More critical government workers in the Bay Area also tested positive for the disease on Monday, including a janitor at San Jose’s wastewater treatment plant — a facility that treats the sewage from 1.5 million people in San Jose and seven other cities. The massive plant, located in Alviso, has 17 employees in self-quarantine as a result and is running at about 70% staffing.

“As long as we don’t all get sick and there’s no catastroph­ic equipment failure, we’re holding the fort down,” said Kerrie Romanow, director of environmen­tal services for the city of San Jose.

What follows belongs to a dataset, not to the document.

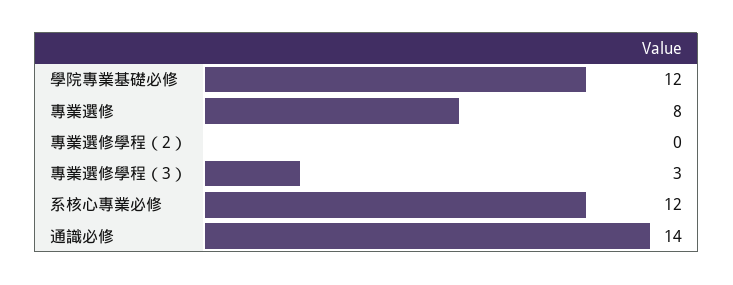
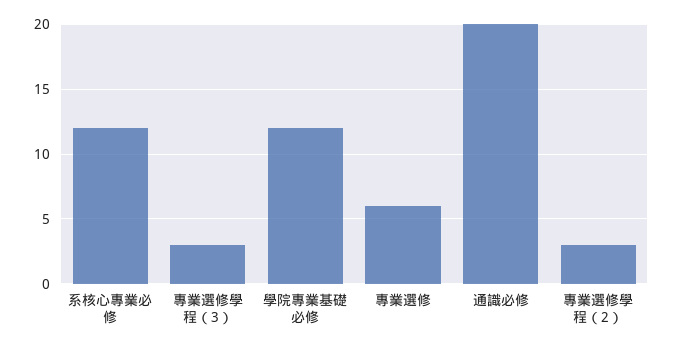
專業選修: 8 -> 6
專業選修學程（2）: 0 -> 3
通識必修: 14 -> 20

In a worst-case scenario, officials said, if COVID-19 led to shortages of wastewater treatment plant operators around the region, it’s unlikely that sewage would back up into homes and businesses. Instead, it would be treated to lower standards, or perhaps not at all, at the plants and released into San Francisco Bay.

With the prospect of social distancing measures lasting months, the ongoing stay-home orders have forced some businesses to be creative about adapting to the new reality.

Flights, a Los Gatos restaurant specializi­ng in dishes like ahi tuna appetizers and skillets of mac and cheese, transforme­d into a no-touch, drive-thru grocery store, with customers driving up, paying and popping their trunk for employees to put bags of food and supplies in.

“We need to come together as a community and provide a service for the people who need it,” said restaurant owner Alex Hult.

And a 76 gas station on West San Carlos Street at Bird Avenue in San Jose brought back full-service gas, a luxury that a few generation­s ago was common at stations around the country. Employees fill up cars and pick up snacks for customers, who stay in their vehicles the whole time — hugely reducing the number of people touching gas nozzles at the station.